Claims against us from breaches of contractual obligation for which we are responsible and are not subject to claims based on defects shall be subject to a limitation period of one year. The statutory provisions apply for the start of the limitation period. Mandatory statutory limitation rules, e.g. liability for intentional and gross negligence, for the violation of life, body or health, violation of essential contractual obligations, liability under the Product Liability Act and the regulations on the purchase of consumer goods. The limitation period for claims for defects shall be determined according to section 7 e) of these conditions of sale.


 

10. Intellectual Property Rights / Trademarks / Advertising


When using our goods, the buyer must take into account all existing industrial property rights (in particular, trademarks and patents). Product names and, in particular, trademarks, in which we are entitled to exclusive rights to protection or to use or which are left to us for use, may only be used with our express written consent in connection with the products manufactured by the buyer. Notices of the buyer on business relations with us for advertising purposes require our explicit written consent.


 

11. Security


If our goods fall under the Hazardous Substances Ordinance, the buyer is obligated to observe our product-specific safety data sheet during storage and processing, or in case of resale of the goods to transmit the data corresponding to the purchaser. Latest safety data sheets are available from us. Insofar as the goods delivered by us are classified as dangerous goods, they may be stored and transported only in the approved packaging and transport means as well as with the mandatory labeling.

 

12. General provisions


a)   Should any provision of these terms and conditions be or become invalid, this shall not affect the validity of the other provisions of these terms and conditions and of the contract.

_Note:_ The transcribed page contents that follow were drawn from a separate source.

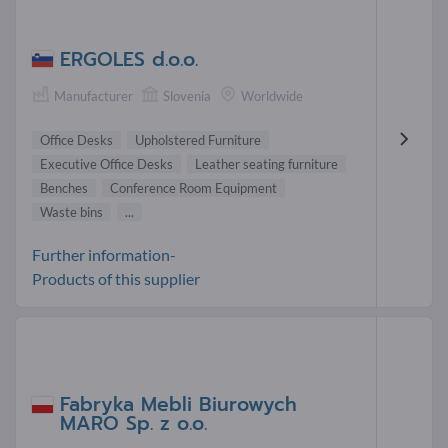
ERGOLES d.o.o.
Manufacturer
Slovenia
Worldwide
Office Desks
Upholstered Furniture
Executive Office Desks
Leather seating furniture
Benches
Conference Room Equipment
Waste bins
...
Further information-
Products of this supplier
Fabryka Mebli Biurowych
MARO Sp. z o.o.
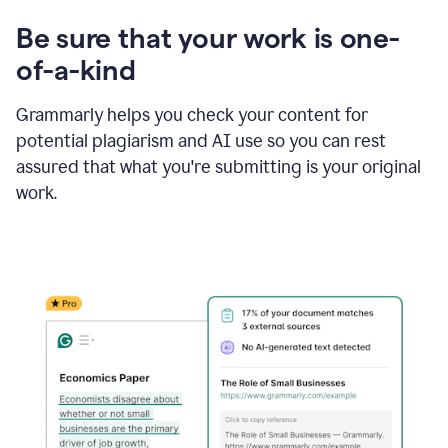
Be sure that your work is one-
of-a-kind
Grammarly helps you check your content for
potential plagiarism and AI use so you can rest
assured that what you're submitting is your original
work.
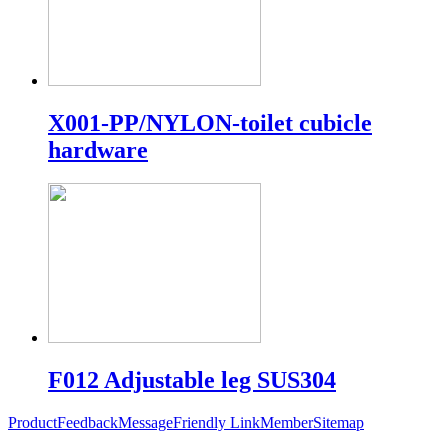
X001-PP/NYLON-toilet cubicle
hardware
F012 Adjustable leg SUS304
Product
Feedback
Message
Friendly Link
Member
Sitemap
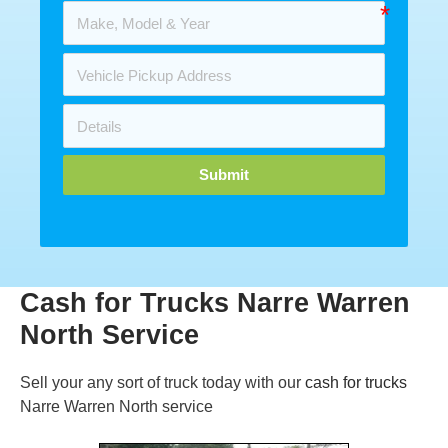
Submit
Cash for Trucks Narre Warren
North Service
Sell your any sort of truck today with our
cash for trucks
Narre Warren North service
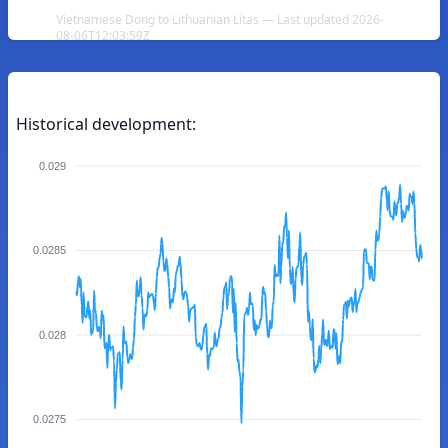
Vietnamese Dong to Lithuanian Litas — Last updated 2026-
08-06T12:03:59Z
Historical development:
0.029
0.0285
0.028
0.0275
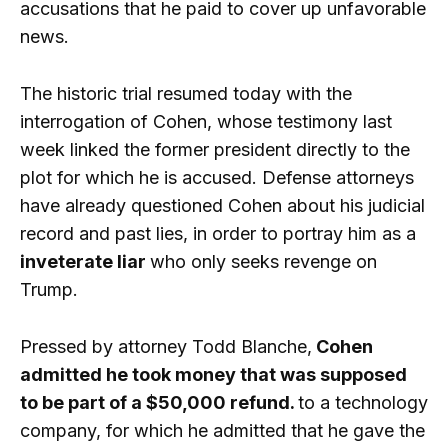
accusations that he paid to cover up unfavorable
news.
The historic trial resumed today with the
interrogation of Cohen, whose testimony last
week linked the former president directly to the
plot for which he is accused. Defense attorneys
have already questioned Cohen about his judicial
record and past lies, in order to portray him as a
inveterate liar
who only seeks revenge on
Trump.
Pressed by attorney Todd Blanche,
Cohen
admitted he took money that was supposed
to be part of a $50,000 refund.
to a technology
company, for which he admitted that he gave the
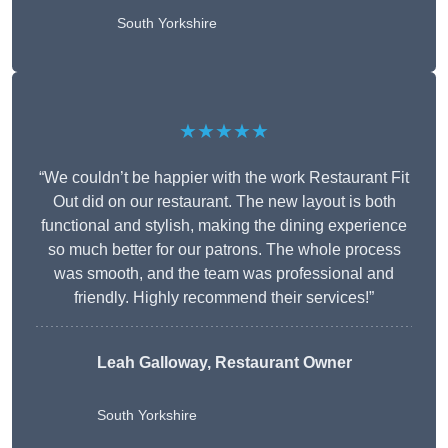
South Yorkshire
★★★★★
“We couldn’t be happier with the work Restaurant Fit
Out did on our restaurant. The new layout is both
functional and stylish, making the dining experience
so much better for our patrons. The whole process
was smooth, and the team was professional and
friendly. Highly recommend their services!”
Leah Galloway, Restaurant Owner
South Yorkshire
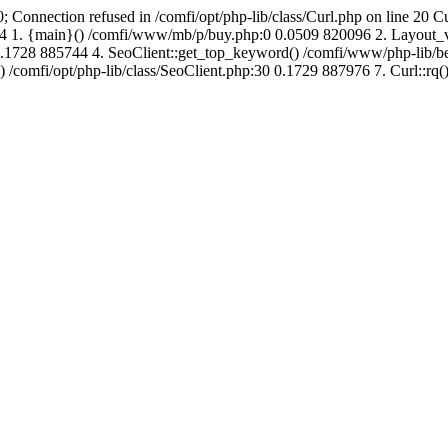
; Connection refused in /comfi/opt/php-lib/class/Curl.php on line 20 C
726864 1. {main}() /comfi/www/mb/p/buy.php:0 0.0509 820096 2. Layo
.1728 885744 4. SeoClient::get_top_keyword() /comfi/www/php-lib/bell
) /comfi/opt/php-lib/class/SeoClient.php:30 0.1729 887976 7. Curl::rq()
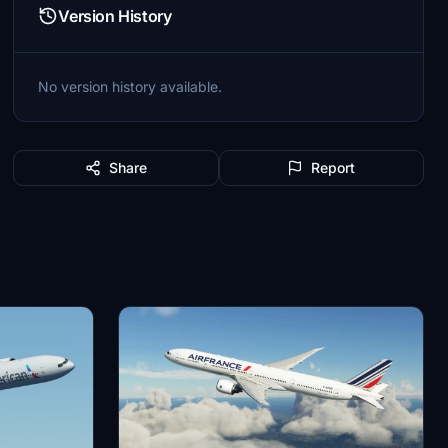
Version History
No version history available.
Share
Report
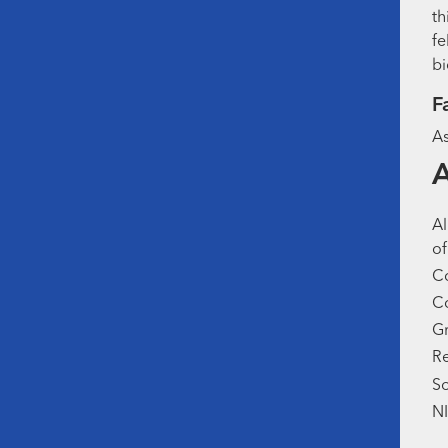
th
fe
bi
F
As
A
Al
of
Co
Co
Gr
Re
So
N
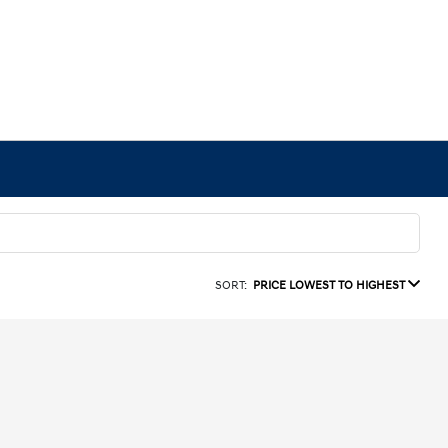
SORT:
PRICE LOWEST TO HIGHEST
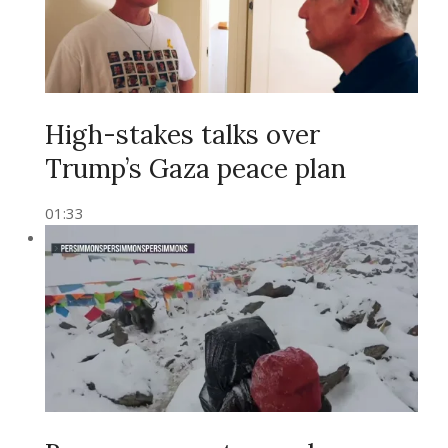
High-stakes talks over
Trump’s Gaza peace plan
01:33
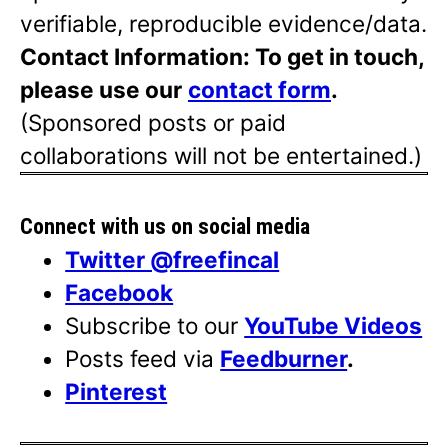
verifiable, reproducible evidence/data.
Contact Information: To get in touch,
please use our
contact form
.
(Sponsored posts or paid
collaborations will not be entertained.)
Connect with us on social media
Twitter @freefincal
Facebook
Subscribe to our
YouTube Videos
Posts feed via
Feedburner
.
Pinterest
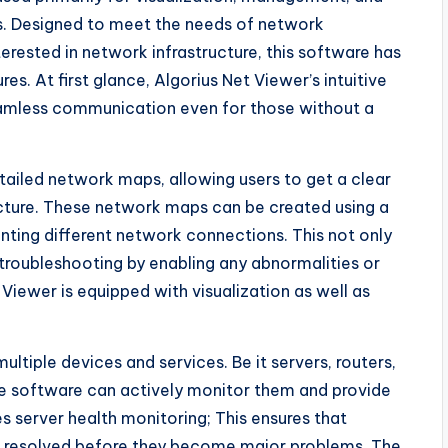
. Designed to meet the needs of network
terested in network infrastructure, this software has
es. At first glance, Algorius Net Viewer’s intuitive
seamless communication even for those without a
tailed network maps, allowing users to get a clear
ucture. These network maps can be created using a
enting different network connections. This not only
 troubleshooting by enabling any abnormalities or
t Viewer is equipped with visualization as well as
ltiple devices and services. Be it servers, routers,
e software can actively monitor them and provide
s server health monitoring; This ensures that
and resolved before they become major problems. The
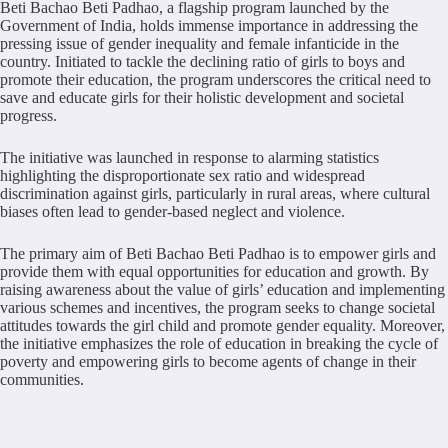
Beti Bachao Beti Padhao, a flagship program launched by the
Government of India, holds immense importance in addressing the
pressing issue of gender inequality and female infanticide in the
country. Initiated to tackle the declining ratio of girls to boys and
promote their education, the program underscores the critical need to
save and educate girls for their holistic development and societal
progress.
The initiative was launched in response to alarming statistics
highlighting the disproportionate sex ratio and widespread
discrimination against girls, particularly in rural areas, where cultural
biases often lead to gender-based neglect and violence.
The primary aim of Beti Bachao Beti Padhao is to empower girls and
provide them with equal opportunities for education and growth. By
raising awareness about the value of girls’ education and implementing
various schemes and incentives, the program seeks to change societal
attitudes towards the girl child and promote gender equality. Moreover,
the initiative emphasizes the role of education in breaking the cycle of
poverty and empowering girls to become agents of change in their
communities.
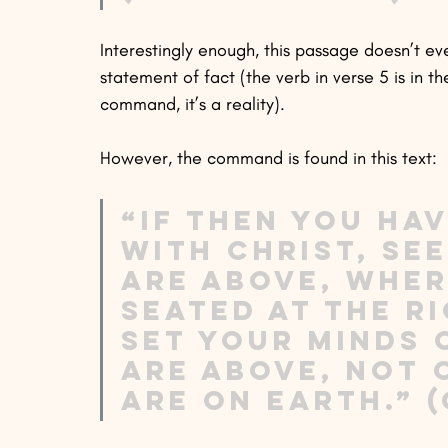
Interestingly enough, this passage doesn’t e
statement of fact (the verb in verse 5 is in th
command, it’s a reality). 
However, the command is found in this text:
“If then you hav
with Christ, se
are above, where
seated at the r
Set your minds 
are above, not 
are on earth.” (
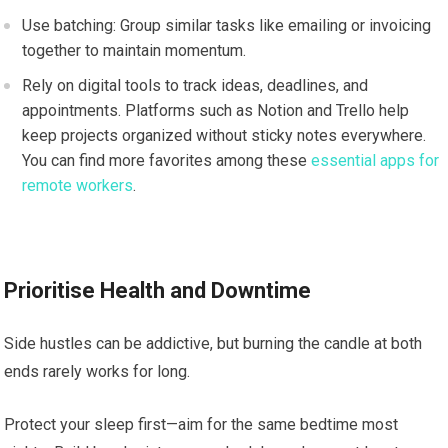
Use batching: Group similar tasks like emailing or invoicing
together to maintain momentum.
Rely on digital tools to track ideas, deadlines, and
appointments. Platforms such as Notion and Trello help
keep projects organized without sticky notes everywhere.
You can find more favorites among these
essential apps for
remote workers
.
Prioritise Health and Downtime
Side hustles can be addictive, but burning the candle at both
ends rarely works for long.
Protect your sleep first—aim for the same bedtime most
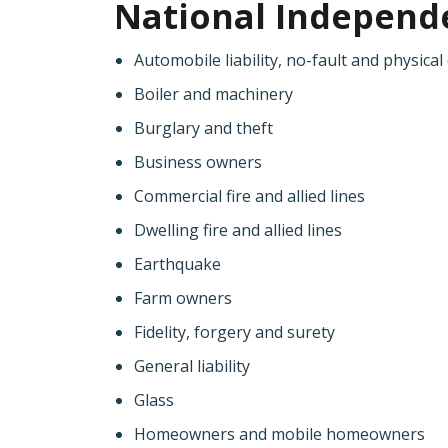
National Independen
Automobile liability, no-fault and physic
Boiler and machinery
Burglary and theft
Business owners
Commercial fire and allied lines
Dwelling fire and allied lines
Earthquake
Farm owners
Fidelity, forgery and surety
General liability
Glass
Homeowners and mobile homeowners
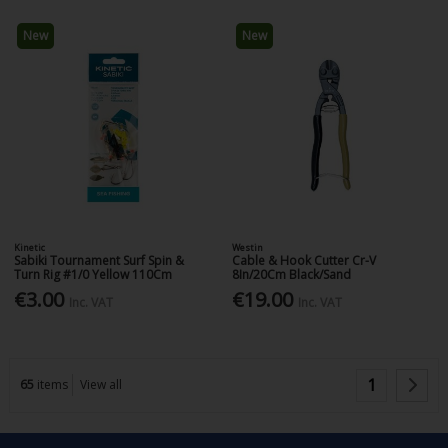
New
New
Kinetic
Westin
Sabiki Tournament Surf Spin &
Cable & Hook Cutter Cr-V
Turn Rig #1/0 Yellow 110Cm
8In/20Cm Black/Sand
€3.00
€19.00
Inc. VAT
Inc. VAT
1
65
items
View all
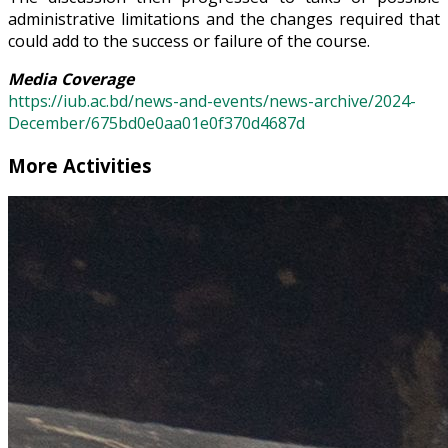
administrative limitations and the changes required that
could add to the success or failure of the course.
Media Coverage
https://iub.ac.bd/news-and-events/news-archive/2024-
December/675bd0e0aa01e0f370d4687d
More Activities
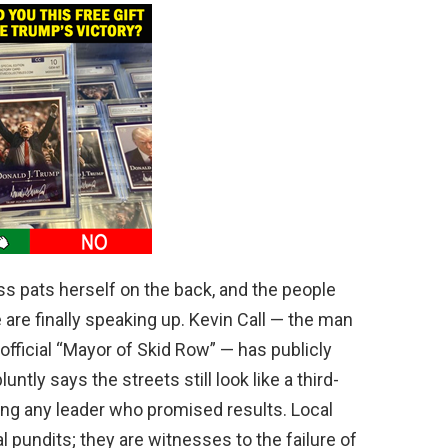
s pats herself on the back, and the people
e are finally speaking up. Kevin Call — the man
fficial “Mayor of Skid Row” — has publicly
ntly says the streets still look like a third-
ting any leader who promised results. Local
cal pundits; they are witnesses to the failure of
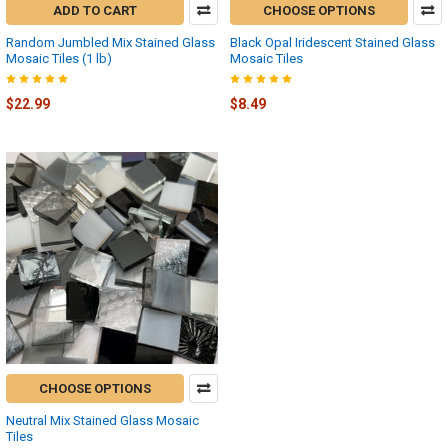
ADD TO CART
CHOOSE OPTIONS
Random Jumbled Mix Stained Glass
Black Opal Iridescent Stained Glass
Mosaic Tiles (1 lb)
Mosaic Tiles
$22.99
$8.49
CHOOSE OPTIONS
Neutral Mix Stained Glass Mosaic
Tiles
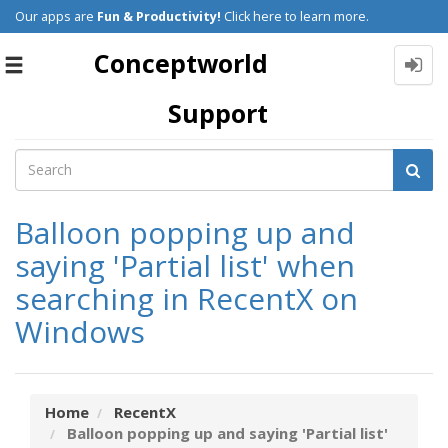
Our apps are
Fun & Productivity!
Click here to learn more.
Conceptworld
Toggle
navigation
Support
Balloon popping up and
saying 'Partial list' when
searching in RecentX on
Windows
Home
RecentX
Balloon popping up and saying 'Partial list'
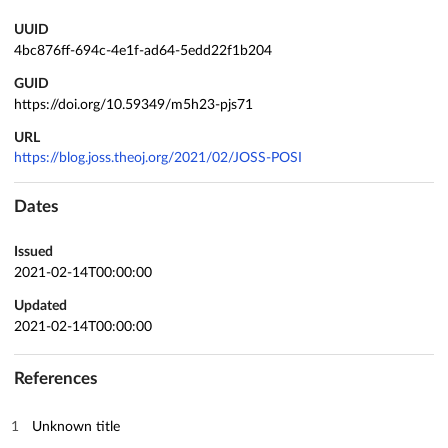
UUID
4bc876ff-694c-4e1f-ad64-5edd22f1b204
GUID
https://doi.org/10.59349/m5h23-pjs71
URL
https://blog.joss.theoj.org/2021/02/JOSS-POSI
Dates
Issued
2021-02-14T00:00:00
Updated
2021-02-14T00:00:00
References
Unknown title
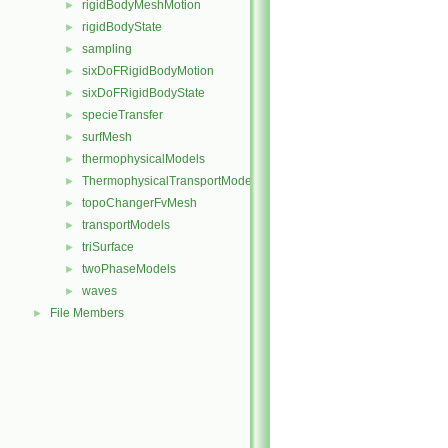
rigidBodyMeshMotion
►
rigidBodyState
►
sampling
►
sixDoFRigidBodyMotion
►
sixDoFRigidBodyState
►
specieTransfer
►
surfMesh
►
thermophysicalModels
►
ThermophysicalTransportModels
►
topoChangerFvMesh
►
transportModels
►
triSurface
►
twoPhaseModels
►
waves
►
File Members
►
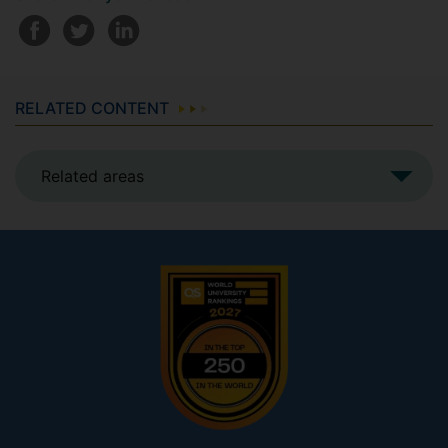
RELATED CONTENT
Related areas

b)   The law of the Federal Republic of Germany shall apply exclusively. The applicability of the UN purchase law is excluded.


c)   The place of performance for our delivery obligations is the place from which delivery takes place.


d)   If the buyer is a merchant, jurisdiction is at our place of business; however, we are also entitled to sue the buyer at his place of business or in the case of natural persons at his place of residence. This also applies to documentary, bill of exchange and check processes.